Leaving VMware behind
Not every business can absorb the financial blow of VMware’s new pricing. For some, particularly smaller enterprises or cash-strapped public sector organisations, the only feasible option is to abandon VMware support entirely.
This is deeply concerning. Unsupported software leaves organisations vulnerable to security risks, compliance failures, and operational outages. Critical national infrastructure—healthcare systems, energy grids, and transport networks—are particularly exposed, as they often rely on VMware’s virtualisation technologies to underpin their operations.
The prospect of these systems running on outdated, unsupported platforms should raise alarms for policymakers, business leaders, and the wider industry alike.
Yet, despite the risks, some organisations are willing to gamble. Many are holding out for alternatives, hoping that the market will deliver viable options before their unsupported systems falter. This gamble is a reflection not just of financial desperation but also of frustration with VMware’s perceived disregard for customer needs. By forcing businesses into untenable positions, VMware risks alienating its user base—and creating opportunities for competitors to swoop in.
Third-party support: an iron lung
In this climate of uncertainty, third-party support providers have stepped in for those organisations caught in the crossfire of Broadcom’s acquisition. These providers provide businesses with the breathing room to evaluate their next steps without committing to VMware’s subscriptions—or risking unsupported operations.
Third-party support partners independently maintain their customers’ software environments—free from any individual vendor’s expectations, requirements, or timelines. What does this mean for existing VMware customers? With third-party support, they can stay on their perpetual licence, independently supported to meet regulatory standards, for as long as they want—eliminating the need to convert to a costly subscription model with VMware in the short-term.
One of the most immediate advantages of third-party support is its ability to shield organisations from the steep cost increases associated with VMware’s subscription pricing. By sidestepping these financial pressures, businesses can reallocate their budgets to other priorities without sacrificing essential support.
At the same time, third-party providers offer a tailored, proactive approach to security, ensuring organisations can maintain compliance and protect themselves against vulnerabilities, even without direct support from VMware.
While third-party support may not grant access to VMware’s latest features, it delivers something arguably more important: control. And with software contracts increasingly shaped by vendor priorities, third-party support empowers organisations to retain their strategic independence and take the time they need to assess their future direction. For many, this has proven to be not just a lifeline, but a practical and reliable pathway through a challenging and uncertain period.
What next?
The challenges facing VMware customers are part of a larger industry trend: a move towards subscription models that prioritise vendor revenue over customer flexibility and autonomy.

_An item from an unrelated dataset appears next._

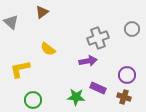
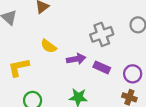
purple arrow: (88, 61) -> (76, 59), moved
purple rectangle: (98, 88) -> (102, 67), moved

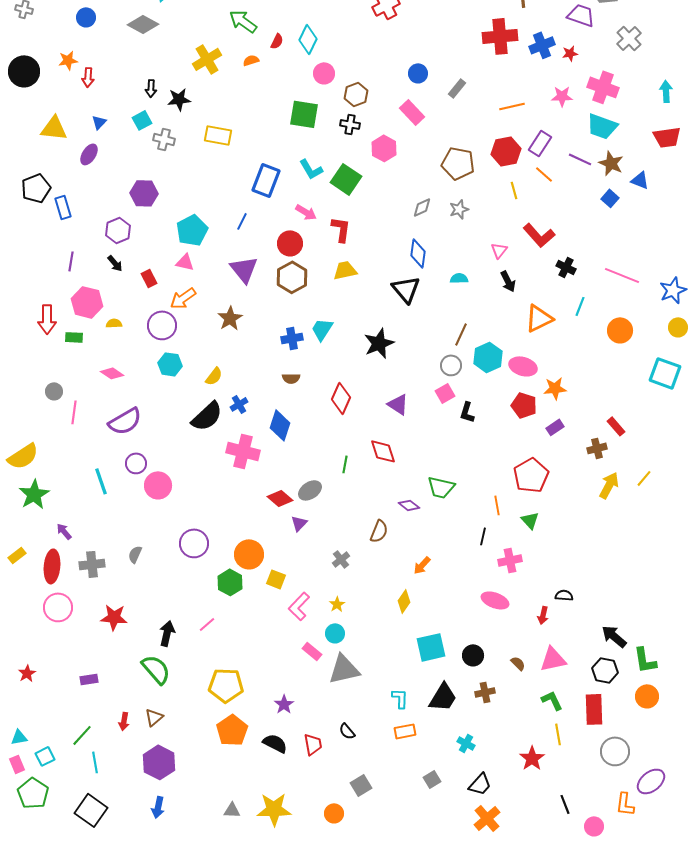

These changes are often framed as innovation and customer-centric progress, but for many CIOs and CTOs, the reality feels more like profit-driven disruption. Product support frequently becomes an afterthought, leaving organisations to navigate security gaps, compliance risks, and reduced strategic agility.
A year after Broadcom’s acquisition of VMware, the enterprise IT landscape is more complex—and more dominated by vendor agendas—than ever.
The key takeaway for businesses is clear: maintaining control over technology strategies is essential. Whether that means turning to third-party support, diversifying vendor relationships, or adopting alternative solutions, the era of dependence on a single provider for critical IT infrastructure is over.
The future belongs to organisations that can balance innovation with independence, leveraging the right tools and partnerships to deliver value.